I think one of the strongest predictions that this hypothesis makes is that the ages of the star clusters in these two galaxies would be the same. That's something we could go out and measure. They know when this event should have happened, so the resulting stars should have formed around the same time. I expect further research on this and further tests to confirm these predictions that this model makes.
IE: Does this model require us to change any fundamental understandings that we had before? Or is it completely consistent with existing theory?
MB: One question that will be interesting to answer is how likely is it for two small galaxies like these to collide at this kind of speed. Is this something that we should expect to find a lot of? Or is this a very rare kind of event that’s kind of a one-off in the universe? Those are the kinds of things we can start to check now that we have numbers about this sort of formation scenario.
The other thing the authors emphasize at the end of the paper is that it might be possible to apply these findings to theories of dark matter in order to understand exactly how non-interactive dark matter is. If dark matter can stick to itself — and there are models of dark matter where it does interact a little bit with itself — then the dark matter lumps in these galaxies wouldn’t travel as far once they pass through each other. If there's a little bit of interaction, they would slow down a little bit. Determining where those clumps actually end up might help us understand the properties of dark matter better, which would be really exciting.
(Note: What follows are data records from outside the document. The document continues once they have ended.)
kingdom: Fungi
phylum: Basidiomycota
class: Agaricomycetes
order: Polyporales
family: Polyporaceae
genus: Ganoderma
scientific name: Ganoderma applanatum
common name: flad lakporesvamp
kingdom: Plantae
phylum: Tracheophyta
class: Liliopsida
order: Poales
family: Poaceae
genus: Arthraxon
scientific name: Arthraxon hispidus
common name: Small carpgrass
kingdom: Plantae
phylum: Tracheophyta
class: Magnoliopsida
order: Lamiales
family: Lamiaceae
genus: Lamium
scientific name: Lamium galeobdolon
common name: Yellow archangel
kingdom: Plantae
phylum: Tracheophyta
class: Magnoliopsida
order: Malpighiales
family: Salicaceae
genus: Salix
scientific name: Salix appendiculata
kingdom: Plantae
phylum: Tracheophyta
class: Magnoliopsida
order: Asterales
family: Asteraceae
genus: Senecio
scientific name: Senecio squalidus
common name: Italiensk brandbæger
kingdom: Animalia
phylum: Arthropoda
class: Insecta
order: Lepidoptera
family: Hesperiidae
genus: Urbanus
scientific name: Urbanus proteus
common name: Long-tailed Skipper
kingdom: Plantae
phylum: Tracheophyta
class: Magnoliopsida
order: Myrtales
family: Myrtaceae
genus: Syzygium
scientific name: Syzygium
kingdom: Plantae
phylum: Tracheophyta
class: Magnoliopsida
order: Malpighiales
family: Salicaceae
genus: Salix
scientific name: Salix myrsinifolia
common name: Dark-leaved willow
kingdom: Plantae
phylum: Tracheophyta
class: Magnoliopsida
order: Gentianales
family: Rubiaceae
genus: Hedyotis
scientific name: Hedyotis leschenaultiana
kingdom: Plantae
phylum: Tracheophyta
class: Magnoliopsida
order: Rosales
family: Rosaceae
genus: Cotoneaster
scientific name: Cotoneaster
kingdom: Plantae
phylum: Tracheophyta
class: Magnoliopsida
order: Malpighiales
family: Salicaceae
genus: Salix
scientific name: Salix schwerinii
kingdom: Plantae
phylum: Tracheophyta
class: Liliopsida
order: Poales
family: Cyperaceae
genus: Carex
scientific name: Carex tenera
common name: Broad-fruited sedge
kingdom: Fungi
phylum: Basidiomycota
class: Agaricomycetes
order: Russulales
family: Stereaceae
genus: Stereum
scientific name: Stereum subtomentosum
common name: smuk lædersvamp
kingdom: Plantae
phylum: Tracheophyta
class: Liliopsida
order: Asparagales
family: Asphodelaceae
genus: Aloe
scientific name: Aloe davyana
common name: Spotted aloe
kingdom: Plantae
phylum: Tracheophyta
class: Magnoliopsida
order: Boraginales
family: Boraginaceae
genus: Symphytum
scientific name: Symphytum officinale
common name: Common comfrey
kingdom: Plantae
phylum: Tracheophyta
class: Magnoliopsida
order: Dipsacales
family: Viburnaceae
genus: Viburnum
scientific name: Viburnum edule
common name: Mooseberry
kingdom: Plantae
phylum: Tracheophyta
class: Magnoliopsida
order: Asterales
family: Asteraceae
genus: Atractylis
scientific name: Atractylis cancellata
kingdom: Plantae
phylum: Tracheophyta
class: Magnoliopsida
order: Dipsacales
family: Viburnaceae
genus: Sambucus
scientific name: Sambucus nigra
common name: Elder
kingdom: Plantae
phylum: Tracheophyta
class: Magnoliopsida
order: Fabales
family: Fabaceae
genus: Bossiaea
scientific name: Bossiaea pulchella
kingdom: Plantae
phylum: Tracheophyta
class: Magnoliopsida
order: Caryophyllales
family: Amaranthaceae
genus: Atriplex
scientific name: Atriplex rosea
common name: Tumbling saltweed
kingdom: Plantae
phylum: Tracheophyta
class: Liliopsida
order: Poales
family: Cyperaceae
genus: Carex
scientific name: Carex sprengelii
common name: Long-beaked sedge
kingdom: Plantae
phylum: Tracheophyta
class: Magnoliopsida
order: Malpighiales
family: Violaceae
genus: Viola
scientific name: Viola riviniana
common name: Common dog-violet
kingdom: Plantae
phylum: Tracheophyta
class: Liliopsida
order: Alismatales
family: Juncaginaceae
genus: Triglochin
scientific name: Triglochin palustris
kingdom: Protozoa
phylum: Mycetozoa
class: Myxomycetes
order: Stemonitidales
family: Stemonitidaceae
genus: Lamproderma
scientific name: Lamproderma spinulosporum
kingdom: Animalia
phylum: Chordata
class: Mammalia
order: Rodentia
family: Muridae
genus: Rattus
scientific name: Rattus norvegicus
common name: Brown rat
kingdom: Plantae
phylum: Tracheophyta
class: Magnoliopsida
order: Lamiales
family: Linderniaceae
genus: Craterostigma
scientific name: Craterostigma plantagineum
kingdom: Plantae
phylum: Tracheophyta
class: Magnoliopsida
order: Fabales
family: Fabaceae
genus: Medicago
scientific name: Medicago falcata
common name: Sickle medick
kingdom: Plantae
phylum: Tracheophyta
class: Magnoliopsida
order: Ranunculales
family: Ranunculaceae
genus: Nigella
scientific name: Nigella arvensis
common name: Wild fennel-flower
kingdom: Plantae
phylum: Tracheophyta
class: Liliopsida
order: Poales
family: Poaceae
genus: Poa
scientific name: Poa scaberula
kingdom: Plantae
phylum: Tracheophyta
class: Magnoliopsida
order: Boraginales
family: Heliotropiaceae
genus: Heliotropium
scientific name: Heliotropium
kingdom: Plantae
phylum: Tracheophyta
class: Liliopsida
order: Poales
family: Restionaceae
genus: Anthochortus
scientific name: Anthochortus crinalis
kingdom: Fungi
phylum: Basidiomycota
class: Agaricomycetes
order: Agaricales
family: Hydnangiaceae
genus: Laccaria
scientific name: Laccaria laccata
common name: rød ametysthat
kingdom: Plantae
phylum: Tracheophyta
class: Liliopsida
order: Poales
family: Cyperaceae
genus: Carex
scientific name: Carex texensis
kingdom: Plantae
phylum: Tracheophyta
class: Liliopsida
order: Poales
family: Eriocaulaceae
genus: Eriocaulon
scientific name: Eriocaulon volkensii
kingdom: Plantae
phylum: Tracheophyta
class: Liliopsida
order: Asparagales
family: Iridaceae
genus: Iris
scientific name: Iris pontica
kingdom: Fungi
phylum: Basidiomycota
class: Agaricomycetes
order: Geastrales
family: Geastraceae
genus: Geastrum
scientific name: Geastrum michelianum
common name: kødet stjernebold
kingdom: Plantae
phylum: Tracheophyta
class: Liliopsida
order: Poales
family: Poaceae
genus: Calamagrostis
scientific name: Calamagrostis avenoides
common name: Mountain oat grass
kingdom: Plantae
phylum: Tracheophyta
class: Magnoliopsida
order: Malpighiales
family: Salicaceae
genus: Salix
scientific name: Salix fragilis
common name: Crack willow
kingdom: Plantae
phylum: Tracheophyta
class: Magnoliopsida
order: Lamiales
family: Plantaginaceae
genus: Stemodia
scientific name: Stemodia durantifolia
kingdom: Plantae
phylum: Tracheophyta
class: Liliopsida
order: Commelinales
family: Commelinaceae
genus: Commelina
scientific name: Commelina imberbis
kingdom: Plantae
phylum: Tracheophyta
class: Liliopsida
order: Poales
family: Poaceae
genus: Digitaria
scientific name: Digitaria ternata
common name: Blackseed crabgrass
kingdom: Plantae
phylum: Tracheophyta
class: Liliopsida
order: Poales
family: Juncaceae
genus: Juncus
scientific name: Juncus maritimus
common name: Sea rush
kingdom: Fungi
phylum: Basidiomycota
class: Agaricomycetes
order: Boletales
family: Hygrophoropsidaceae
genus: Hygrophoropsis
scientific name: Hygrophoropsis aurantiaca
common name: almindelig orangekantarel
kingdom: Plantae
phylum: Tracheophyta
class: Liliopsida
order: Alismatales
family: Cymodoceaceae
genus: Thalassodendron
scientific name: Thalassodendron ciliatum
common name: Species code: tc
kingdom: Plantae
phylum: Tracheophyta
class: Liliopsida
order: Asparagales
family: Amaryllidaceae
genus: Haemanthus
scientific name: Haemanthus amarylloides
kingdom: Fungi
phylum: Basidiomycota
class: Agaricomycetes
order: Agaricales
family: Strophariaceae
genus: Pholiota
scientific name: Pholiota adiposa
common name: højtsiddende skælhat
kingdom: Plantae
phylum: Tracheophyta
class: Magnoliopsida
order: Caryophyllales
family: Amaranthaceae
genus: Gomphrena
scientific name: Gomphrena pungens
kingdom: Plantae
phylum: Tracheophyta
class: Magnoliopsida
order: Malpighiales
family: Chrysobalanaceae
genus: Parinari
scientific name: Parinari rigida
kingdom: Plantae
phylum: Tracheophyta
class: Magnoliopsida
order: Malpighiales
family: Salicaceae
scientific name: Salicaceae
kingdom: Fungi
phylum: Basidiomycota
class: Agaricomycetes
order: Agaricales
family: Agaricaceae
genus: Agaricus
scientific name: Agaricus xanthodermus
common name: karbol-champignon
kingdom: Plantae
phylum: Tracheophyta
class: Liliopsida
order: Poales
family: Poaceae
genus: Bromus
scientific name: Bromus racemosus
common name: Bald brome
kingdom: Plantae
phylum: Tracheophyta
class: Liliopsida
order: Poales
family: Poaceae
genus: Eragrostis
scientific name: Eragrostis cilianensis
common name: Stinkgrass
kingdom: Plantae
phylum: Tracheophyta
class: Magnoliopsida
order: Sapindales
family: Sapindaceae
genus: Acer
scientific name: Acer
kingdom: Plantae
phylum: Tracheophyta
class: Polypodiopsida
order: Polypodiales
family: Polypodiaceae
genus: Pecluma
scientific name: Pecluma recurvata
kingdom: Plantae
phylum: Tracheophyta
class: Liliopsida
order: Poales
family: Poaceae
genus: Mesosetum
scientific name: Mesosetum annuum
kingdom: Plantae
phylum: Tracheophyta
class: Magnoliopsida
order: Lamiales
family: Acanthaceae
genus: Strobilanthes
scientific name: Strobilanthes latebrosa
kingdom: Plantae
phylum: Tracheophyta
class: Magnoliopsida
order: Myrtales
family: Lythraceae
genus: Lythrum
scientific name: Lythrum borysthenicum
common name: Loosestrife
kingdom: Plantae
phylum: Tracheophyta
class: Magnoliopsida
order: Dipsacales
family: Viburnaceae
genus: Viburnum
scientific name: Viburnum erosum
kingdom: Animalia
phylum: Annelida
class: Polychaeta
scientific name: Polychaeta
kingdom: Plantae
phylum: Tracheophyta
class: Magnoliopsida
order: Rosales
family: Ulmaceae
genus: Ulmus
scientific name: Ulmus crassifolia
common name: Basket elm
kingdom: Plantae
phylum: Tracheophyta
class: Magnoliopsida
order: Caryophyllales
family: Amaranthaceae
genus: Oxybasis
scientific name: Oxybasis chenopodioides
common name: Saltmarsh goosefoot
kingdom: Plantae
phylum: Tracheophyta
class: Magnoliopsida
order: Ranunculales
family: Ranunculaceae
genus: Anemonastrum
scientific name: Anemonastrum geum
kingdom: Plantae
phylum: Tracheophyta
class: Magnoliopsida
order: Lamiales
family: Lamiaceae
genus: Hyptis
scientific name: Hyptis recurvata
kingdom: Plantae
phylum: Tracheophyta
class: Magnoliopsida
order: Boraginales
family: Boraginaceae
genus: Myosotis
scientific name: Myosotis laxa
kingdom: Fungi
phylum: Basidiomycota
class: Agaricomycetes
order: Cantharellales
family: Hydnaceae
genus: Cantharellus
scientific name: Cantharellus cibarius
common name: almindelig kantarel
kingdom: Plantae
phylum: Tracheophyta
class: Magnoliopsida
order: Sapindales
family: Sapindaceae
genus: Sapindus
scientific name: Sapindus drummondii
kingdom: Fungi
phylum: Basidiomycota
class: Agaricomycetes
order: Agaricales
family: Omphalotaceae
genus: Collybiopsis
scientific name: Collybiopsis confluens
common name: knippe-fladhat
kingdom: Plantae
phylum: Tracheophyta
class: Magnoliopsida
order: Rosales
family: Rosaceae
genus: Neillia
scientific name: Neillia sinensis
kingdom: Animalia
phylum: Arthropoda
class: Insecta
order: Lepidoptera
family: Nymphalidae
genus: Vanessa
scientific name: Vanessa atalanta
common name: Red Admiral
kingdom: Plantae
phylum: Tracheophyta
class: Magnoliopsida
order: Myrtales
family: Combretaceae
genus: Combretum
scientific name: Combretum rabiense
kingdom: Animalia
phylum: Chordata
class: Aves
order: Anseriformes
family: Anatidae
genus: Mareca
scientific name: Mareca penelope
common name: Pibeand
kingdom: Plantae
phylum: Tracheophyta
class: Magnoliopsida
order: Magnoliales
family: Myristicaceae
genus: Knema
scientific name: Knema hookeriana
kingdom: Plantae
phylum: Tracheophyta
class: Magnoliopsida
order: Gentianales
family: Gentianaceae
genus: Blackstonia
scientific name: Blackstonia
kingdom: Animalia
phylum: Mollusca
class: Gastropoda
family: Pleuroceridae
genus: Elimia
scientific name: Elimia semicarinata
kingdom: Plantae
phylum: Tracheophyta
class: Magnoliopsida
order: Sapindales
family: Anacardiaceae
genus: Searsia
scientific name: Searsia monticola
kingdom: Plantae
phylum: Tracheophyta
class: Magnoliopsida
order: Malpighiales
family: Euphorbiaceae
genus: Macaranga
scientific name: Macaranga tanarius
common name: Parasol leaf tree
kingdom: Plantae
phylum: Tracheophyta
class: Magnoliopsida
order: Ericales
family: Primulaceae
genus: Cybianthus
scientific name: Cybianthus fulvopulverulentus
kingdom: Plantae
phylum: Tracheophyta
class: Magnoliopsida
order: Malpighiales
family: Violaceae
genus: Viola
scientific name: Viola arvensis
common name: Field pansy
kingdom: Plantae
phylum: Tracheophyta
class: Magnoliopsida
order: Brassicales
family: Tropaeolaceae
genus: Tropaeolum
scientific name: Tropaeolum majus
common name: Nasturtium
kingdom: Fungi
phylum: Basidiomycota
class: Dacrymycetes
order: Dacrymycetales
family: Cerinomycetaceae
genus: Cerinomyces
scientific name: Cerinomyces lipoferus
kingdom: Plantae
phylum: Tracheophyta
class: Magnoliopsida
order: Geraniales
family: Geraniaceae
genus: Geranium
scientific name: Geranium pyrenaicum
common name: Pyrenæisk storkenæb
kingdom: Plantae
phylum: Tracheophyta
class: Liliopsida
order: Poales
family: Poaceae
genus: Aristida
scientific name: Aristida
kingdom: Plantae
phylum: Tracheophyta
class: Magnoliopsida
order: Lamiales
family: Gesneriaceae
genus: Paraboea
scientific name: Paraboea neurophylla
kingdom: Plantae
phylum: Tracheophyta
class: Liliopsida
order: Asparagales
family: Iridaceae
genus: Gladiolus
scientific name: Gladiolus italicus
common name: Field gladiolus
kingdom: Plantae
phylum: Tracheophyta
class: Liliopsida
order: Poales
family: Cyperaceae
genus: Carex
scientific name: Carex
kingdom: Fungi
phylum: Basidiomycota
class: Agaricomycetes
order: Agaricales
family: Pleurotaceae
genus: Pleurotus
IE: Is there dark matter around me right now?
MB: Yes, there is. There's definitely dark matter everywhere. We think it's very low density. I'd say it's maybe [at the density of] a hydrogen atom per cubic centimeter or something. It's at the level where we are very rarely able to see it on Earth. The way people try to look for these dark matter particles is to develop huge detectors underground where they might interact with the normal matter once in a while.
Since it can't really interact any other way other than gravitationally, it can't clump up to the high density that we get for the regular atomic matter. That happens because atomic matter can radiate energy, cool off, and do things like that. Dark matter doesn't have the means to cool itself off. So, even though it's very important on very big scales, it’s completely unimportant on small scales, like Earth, the Moon, the Solar System, and even the nearest stars.
IE: What does the conversation around these findings tell us about astrophysics as a field? Does it expose any rifts or fundamental differences of opinion?
MB: There's a small minority of cosmologists who don’t believe that dark matter is the best explanation for these phenomena. They think the laws of gravity need to be modified. They have been looking at this observation and asking if it’s evidence that their point of view is correct. Does the fact that this galaxy doesn't seem to need dark matter offer evidence for their theory, which is sometimes called modified gravity-modified Newtonian dynamics.
IE: Would it be fair to call these researchers dark matter skeptics?
MB: Yes, I think that's a good way to describe them. Again, this is a fairly small minority. Most people, myself included, feel there's very strong evidence for the existence of dark matter or something like it. But of course, we need to keep an open mind.
I think the paper here gives a scenario where the standard picture of dark matter and galaxy formation actually explains the observations quite well. There was dark matter surrounding these galaxies, and they got separated from their dark matter during this collision. It will be interesting to see how that's received by various different camps in the field as this goes forward.
This won't be the last word, but I think it's a very interesting and noteworthy addition to the conversation. It provides a compelling picture of how this system could have formed.